> TASK REQUIREMENTS
From the listing below, work out how many lines contain "distanciamiento". Reply with that number only.

(MATERIAL SHOWN Opens)

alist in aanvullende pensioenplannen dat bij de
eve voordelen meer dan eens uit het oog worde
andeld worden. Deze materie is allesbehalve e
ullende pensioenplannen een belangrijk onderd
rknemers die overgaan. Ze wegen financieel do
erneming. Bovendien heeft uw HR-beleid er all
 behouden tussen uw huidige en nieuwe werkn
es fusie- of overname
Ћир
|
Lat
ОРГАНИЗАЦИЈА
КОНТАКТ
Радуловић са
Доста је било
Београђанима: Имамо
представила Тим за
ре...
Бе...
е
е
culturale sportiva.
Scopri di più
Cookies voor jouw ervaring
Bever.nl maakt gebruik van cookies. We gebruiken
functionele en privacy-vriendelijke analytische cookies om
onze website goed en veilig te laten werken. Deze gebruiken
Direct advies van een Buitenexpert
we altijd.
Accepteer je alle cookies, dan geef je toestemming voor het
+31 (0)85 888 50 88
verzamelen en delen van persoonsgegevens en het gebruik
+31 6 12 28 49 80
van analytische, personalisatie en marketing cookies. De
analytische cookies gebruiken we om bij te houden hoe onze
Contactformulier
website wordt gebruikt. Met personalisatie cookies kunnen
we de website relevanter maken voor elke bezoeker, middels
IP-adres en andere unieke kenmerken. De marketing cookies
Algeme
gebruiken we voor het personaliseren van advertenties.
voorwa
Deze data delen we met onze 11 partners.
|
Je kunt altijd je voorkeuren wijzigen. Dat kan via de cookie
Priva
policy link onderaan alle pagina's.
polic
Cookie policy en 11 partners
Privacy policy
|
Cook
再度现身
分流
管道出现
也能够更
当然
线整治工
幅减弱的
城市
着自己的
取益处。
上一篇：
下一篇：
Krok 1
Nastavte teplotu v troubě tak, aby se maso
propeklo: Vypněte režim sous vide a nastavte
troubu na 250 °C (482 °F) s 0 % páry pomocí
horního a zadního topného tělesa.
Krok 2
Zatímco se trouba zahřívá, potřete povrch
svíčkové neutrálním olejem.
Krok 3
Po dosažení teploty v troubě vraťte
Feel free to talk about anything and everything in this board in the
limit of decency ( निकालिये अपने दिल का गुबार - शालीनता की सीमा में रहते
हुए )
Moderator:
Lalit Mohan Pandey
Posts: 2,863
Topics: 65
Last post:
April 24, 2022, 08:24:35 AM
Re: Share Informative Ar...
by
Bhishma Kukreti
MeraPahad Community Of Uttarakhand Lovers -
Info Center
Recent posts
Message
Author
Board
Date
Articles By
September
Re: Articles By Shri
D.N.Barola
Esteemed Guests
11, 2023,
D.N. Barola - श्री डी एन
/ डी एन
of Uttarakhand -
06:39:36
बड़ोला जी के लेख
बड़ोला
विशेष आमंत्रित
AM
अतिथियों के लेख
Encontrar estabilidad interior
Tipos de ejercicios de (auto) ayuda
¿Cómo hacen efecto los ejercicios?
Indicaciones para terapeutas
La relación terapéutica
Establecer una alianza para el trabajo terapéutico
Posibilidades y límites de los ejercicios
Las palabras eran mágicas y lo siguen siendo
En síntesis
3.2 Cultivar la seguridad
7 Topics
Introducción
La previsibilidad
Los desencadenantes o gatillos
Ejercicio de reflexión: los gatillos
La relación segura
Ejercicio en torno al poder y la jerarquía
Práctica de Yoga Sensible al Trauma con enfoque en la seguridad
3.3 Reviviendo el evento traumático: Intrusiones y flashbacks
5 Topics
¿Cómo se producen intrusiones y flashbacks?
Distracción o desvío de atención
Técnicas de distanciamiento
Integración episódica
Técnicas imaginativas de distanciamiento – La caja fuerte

(MATERIAL SHOWN Closes)

> SOLUTION TO THE EXERCISE
2